WHAT THE EXERCISE ASKS: Determine the number of lines in the listing that contain "تعارض". Write only that number.

───── INFORMATION PROVIDED ─────

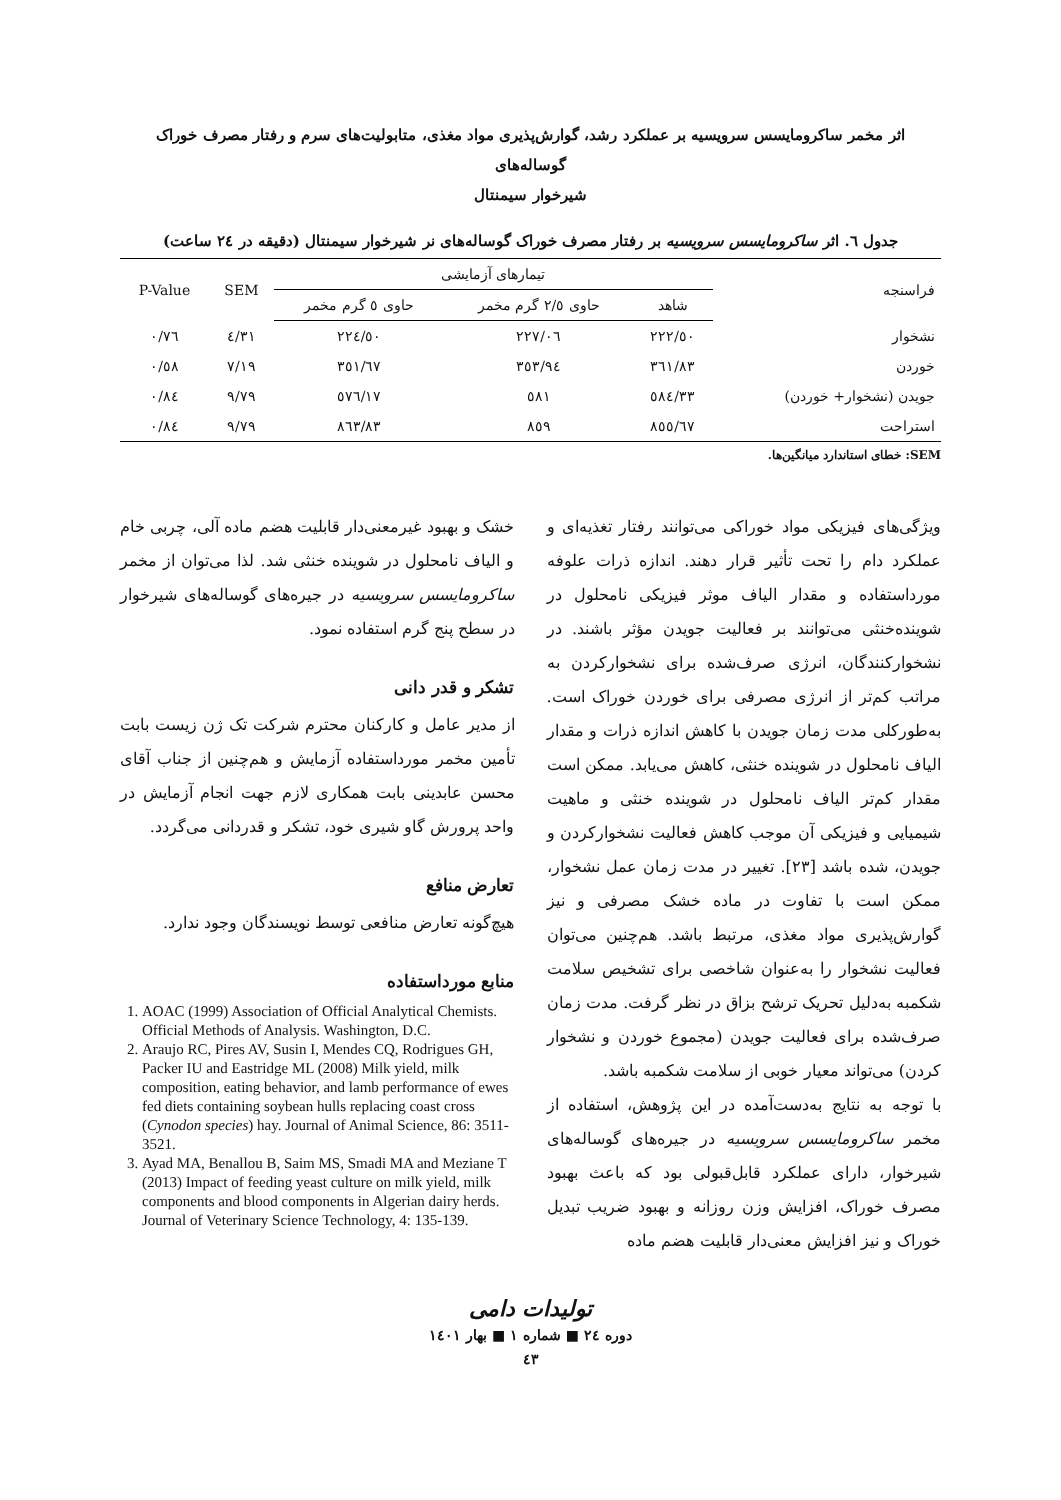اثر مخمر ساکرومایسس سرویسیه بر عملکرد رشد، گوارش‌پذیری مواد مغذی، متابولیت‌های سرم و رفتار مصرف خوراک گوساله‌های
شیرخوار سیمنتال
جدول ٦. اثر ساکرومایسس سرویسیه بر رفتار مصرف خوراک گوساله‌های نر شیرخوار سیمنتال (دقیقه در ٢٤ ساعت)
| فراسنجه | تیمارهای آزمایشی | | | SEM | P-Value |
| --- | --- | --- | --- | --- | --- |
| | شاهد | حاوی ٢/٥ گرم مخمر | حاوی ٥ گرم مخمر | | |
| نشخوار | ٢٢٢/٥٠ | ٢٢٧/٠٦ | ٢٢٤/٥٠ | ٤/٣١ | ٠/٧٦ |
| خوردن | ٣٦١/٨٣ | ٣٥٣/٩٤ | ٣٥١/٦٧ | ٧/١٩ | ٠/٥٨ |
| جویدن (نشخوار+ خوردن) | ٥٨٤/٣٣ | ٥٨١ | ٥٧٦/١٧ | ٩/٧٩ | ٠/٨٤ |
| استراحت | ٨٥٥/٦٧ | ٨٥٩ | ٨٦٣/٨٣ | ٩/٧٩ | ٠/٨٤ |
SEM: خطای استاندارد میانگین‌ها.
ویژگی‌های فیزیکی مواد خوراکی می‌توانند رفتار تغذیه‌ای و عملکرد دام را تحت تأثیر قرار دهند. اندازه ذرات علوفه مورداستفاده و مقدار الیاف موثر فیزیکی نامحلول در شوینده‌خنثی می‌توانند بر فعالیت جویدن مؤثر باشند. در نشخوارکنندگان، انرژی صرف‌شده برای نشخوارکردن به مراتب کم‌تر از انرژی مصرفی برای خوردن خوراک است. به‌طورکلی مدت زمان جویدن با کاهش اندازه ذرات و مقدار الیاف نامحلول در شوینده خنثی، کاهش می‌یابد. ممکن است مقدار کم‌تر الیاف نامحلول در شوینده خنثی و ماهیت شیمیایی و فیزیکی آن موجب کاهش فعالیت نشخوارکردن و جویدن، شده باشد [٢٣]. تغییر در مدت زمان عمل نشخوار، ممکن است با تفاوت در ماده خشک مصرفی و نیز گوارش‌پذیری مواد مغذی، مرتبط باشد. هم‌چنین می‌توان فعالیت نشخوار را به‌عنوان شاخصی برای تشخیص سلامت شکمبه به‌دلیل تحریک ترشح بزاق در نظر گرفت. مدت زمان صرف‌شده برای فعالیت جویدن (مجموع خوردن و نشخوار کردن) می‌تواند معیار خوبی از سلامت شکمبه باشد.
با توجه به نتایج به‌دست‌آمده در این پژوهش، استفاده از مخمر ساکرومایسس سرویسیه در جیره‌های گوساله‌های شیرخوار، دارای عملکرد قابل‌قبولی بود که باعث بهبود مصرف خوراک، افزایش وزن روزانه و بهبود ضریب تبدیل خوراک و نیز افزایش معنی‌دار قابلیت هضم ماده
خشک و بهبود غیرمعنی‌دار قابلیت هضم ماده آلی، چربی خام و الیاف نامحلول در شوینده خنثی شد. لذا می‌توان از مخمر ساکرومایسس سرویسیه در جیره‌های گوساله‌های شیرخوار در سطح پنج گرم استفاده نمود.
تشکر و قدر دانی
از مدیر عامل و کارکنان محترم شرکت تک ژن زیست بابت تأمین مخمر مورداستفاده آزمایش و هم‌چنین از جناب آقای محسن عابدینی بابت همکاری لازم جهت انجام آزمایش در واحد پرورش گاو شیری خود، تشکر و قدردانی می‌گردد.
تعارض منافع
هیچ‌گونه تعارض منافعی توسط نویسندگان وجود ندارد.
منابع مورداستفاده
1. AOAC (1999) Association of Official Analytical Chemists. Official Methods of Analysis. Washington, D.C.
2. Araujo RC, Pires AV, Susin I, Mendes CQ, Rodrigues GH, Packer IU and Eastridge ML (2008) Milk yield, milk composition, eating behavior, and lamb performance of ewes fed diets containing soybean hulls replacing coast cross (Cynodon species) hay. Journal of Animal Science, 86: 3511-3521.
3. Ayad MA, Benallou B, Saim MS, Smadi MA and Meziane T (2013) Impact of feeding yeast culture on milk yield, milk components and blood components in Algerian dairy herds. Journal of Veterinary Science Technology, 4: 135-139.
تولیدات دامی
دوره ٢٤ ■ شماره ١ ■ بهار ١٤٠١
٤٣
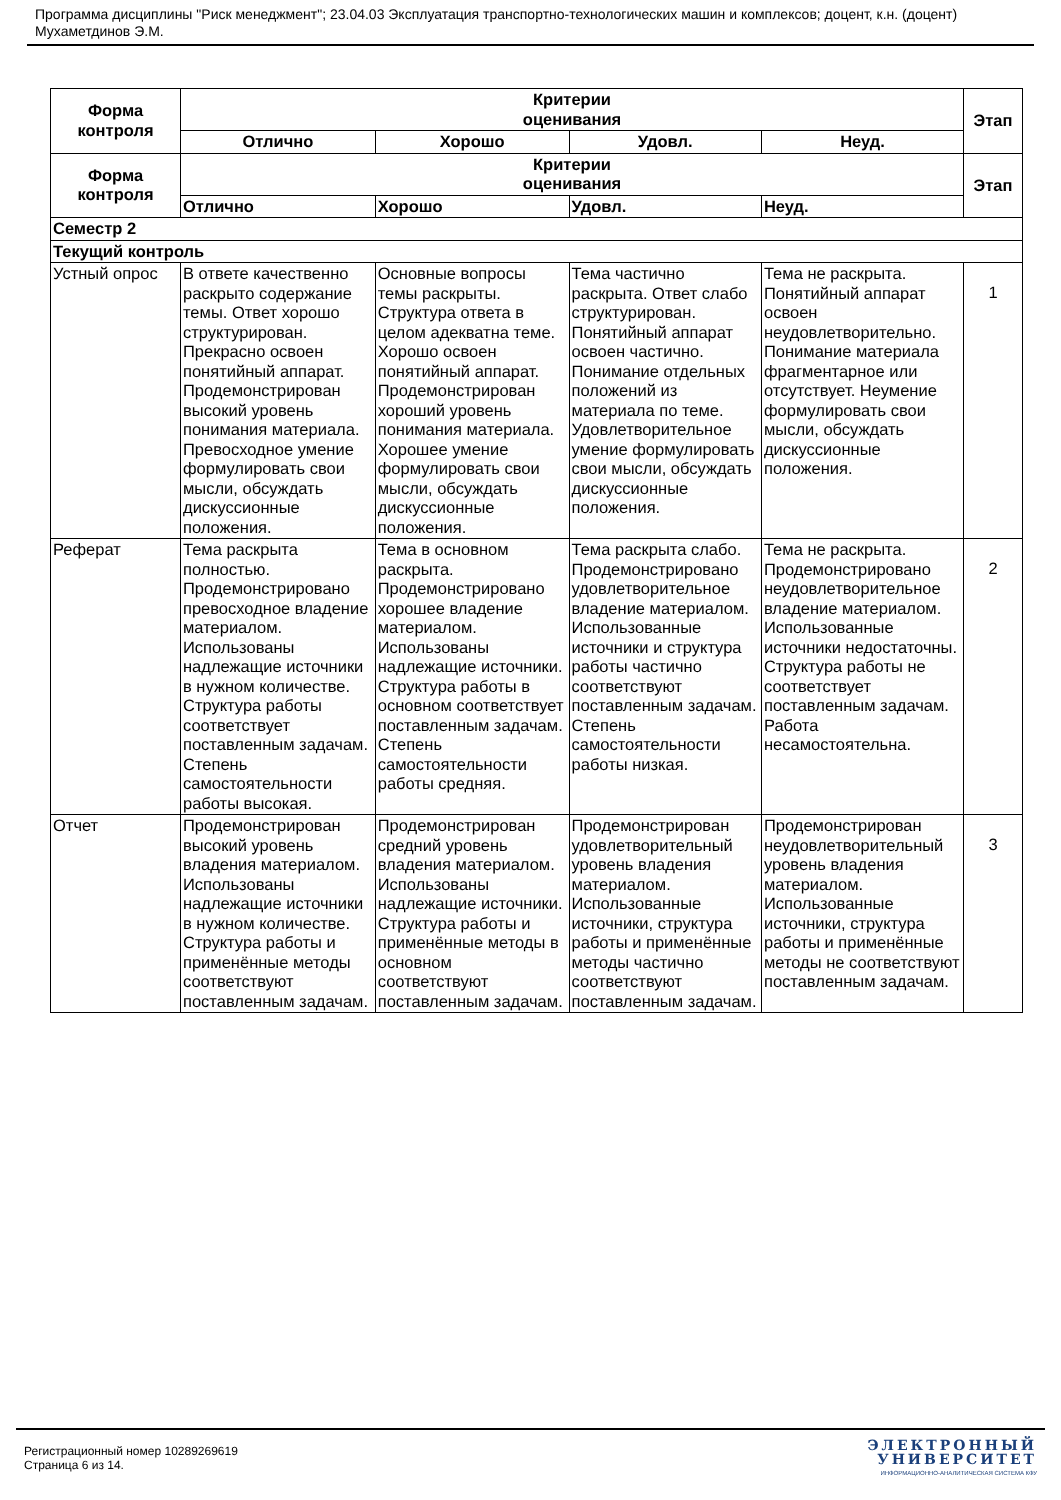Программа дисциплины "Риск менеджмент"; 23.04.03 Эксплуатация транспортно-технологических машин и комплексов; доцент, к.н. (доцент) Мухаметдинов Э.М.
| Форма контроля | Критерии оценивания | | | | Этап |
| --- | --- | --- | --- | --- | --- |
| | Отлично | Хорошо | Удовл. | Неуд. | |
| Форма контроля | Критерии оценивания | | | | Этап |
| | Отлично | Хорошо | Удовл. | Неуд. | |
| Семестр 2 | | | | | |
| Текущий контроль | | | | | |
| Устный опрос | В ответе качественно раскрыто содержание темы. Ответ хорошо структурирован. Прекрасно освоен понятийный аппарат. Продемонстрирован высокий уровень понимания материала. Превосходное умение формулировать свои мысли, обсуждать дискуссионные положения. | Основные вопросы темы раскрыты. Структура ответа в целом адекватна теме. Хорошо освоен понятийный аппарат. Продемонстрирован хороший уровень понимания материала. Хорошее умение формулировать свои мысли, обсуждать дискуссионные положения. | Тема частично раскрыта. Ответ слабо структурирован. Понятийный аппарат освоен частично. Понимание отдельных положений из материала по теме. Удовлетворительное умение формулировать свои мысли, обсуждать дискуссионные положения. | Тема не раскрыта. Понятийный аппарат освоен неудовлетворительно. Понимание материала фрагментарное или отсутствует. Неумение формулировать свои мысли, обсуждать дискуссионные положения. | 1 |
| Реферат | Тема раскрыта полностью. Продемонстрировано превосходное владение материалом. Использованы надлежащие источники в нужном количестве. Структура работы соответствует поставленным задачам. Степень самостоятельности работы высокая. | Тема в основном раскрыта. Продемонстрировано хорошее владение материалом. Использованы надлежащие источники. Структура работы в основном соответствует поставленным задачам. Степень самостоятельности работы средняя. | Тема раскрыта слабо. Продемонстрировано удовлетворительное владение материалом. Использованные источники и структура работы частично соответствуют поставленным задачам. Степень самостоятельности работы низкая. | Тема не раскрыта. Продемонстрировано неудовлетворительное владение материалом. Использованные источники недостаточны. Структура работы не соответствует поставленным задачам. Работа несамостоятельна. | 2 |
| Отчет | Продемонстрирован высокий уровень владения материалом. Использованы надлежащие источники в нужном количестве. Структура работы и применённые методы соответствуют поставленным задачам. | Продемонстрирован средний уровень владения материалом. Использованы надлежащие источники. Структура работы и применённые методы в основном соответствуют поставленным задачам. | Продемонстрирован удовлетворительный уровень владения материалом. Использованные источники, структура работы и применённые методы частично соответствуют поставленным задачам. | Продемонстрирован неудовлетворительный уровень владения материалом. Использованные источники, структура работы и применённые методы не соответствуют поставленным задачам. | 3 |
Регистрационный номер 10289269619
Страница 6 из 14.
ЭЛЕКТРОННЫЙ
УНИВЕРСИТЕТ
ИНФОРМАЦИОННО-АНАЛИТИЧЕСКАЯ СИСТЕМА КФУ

─────

YOUR RESPONSE: 2